What you will do: Review the listing and copy each line that holds the word "center".

Records shown:
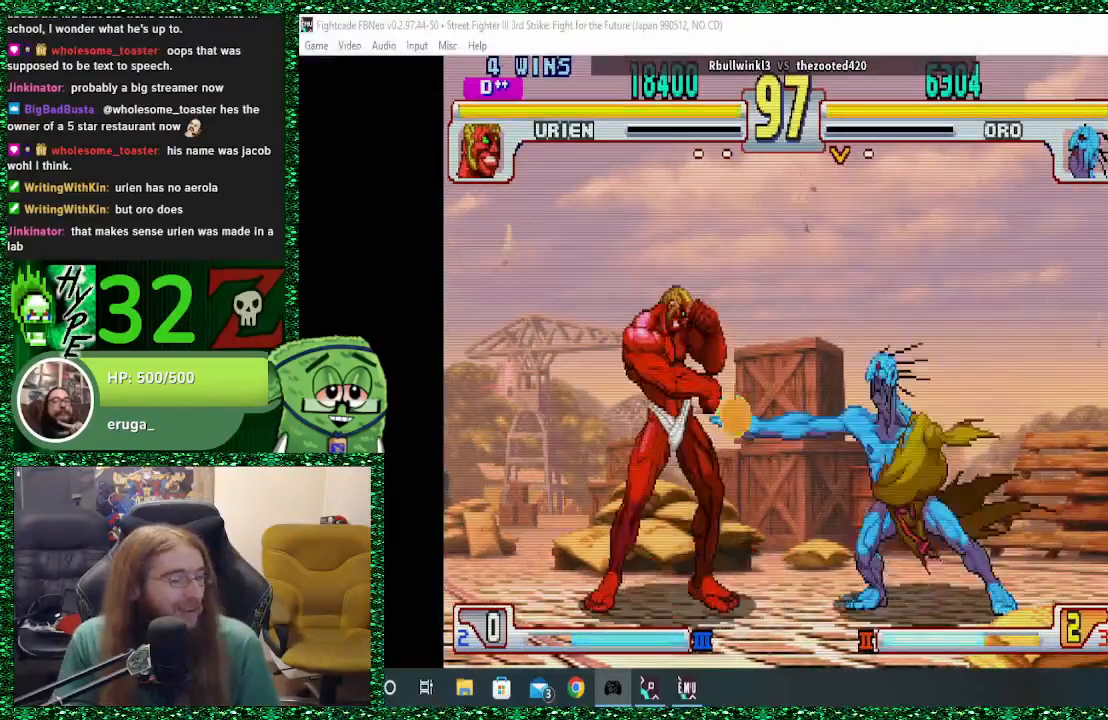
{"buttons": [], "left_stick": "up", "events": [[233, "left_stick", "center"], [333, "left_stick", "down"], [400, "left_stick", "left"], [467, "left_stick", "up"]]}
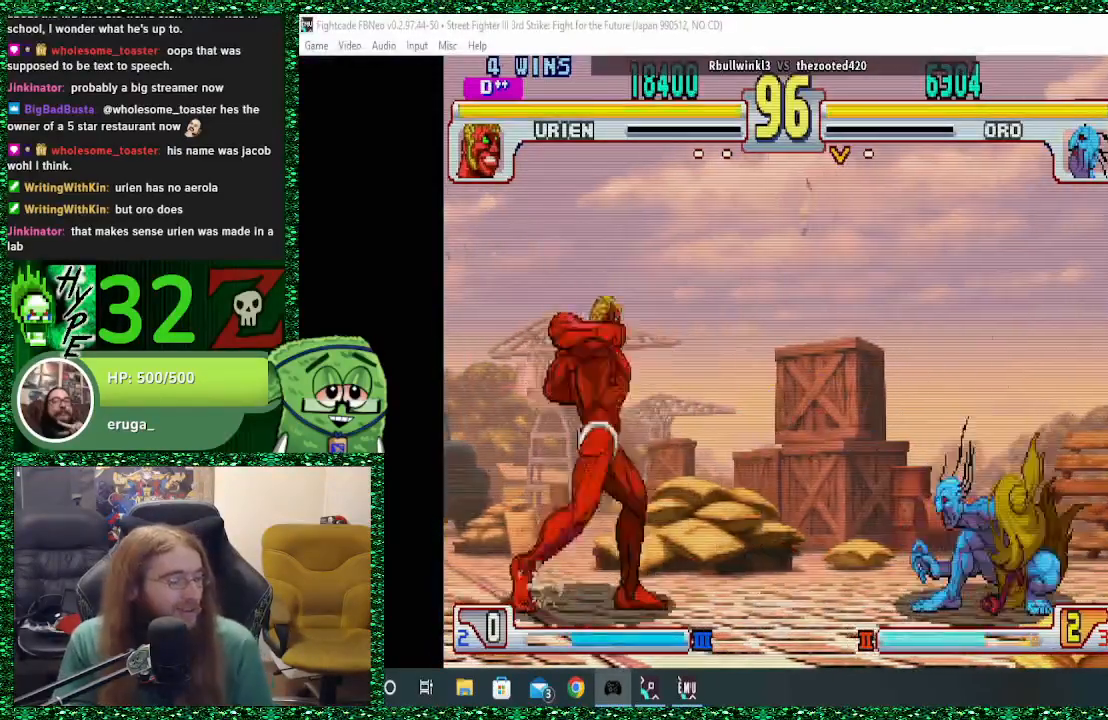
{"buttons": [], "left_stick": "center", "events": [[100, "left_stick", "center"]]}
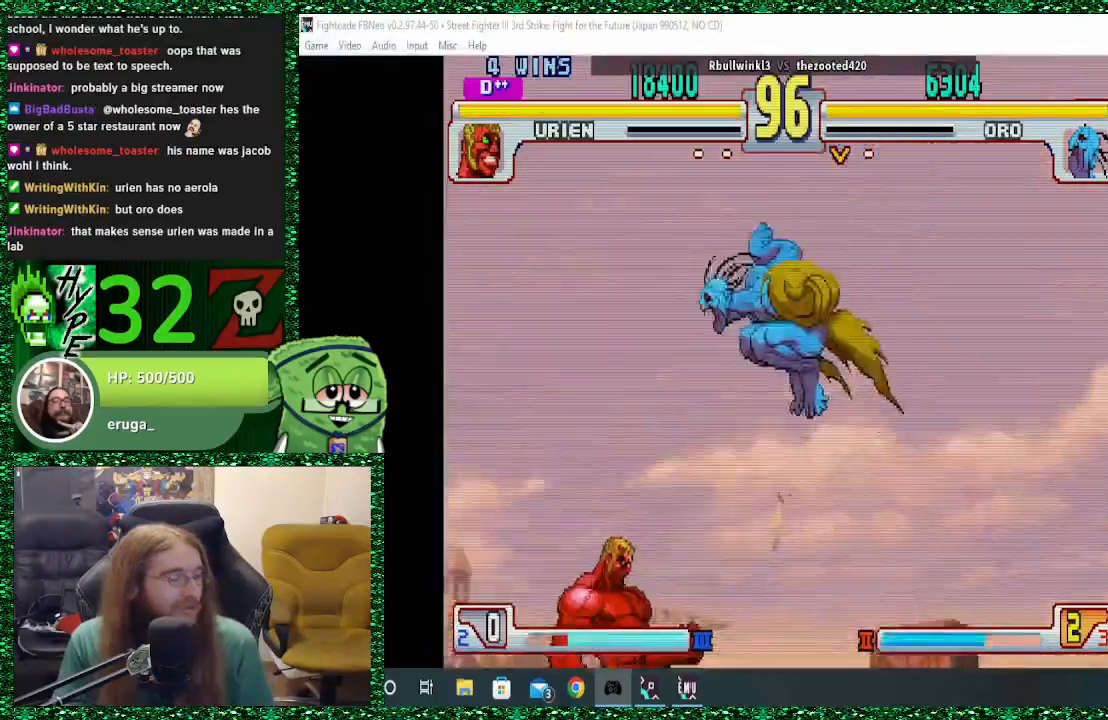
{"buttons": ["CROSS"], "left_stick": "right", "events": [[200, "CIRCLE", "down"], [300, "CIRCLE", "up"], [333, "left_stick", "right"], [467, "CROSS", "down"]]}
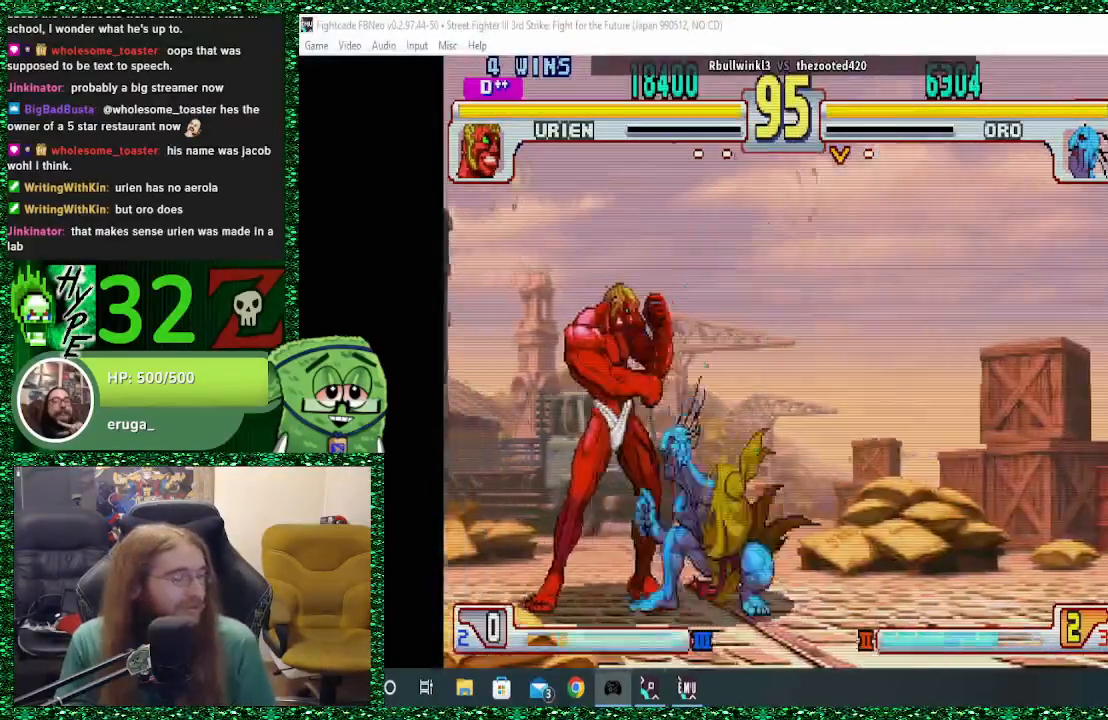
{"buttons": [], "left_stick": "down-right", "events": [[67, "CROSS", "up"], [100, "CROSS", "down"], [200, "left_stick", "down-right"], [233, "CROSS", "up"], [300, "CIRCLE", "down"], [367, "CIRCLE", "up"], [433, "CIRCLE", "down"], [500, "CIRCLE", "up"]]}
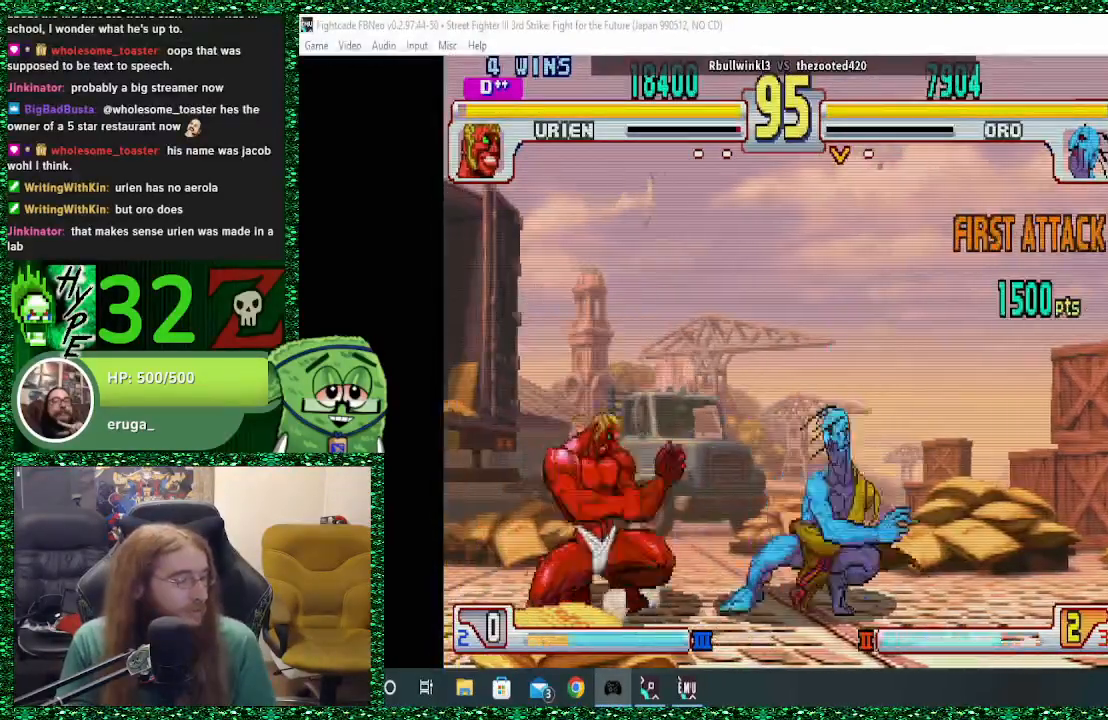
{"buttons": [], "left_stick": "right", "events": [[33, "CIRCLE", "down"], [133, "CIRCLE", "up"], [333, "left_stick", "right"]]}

Exercise response:
{"buttons": [], "left_stick": "up", "events": [[233, "left_stick", "center"], [333, "left_stick", "down"], [400, "left_stick", "left"], [467, "left_stick", "up"]]}
{"buttons": [], "left_stick": "center", "events": [[100, "left_stick", "center"]]}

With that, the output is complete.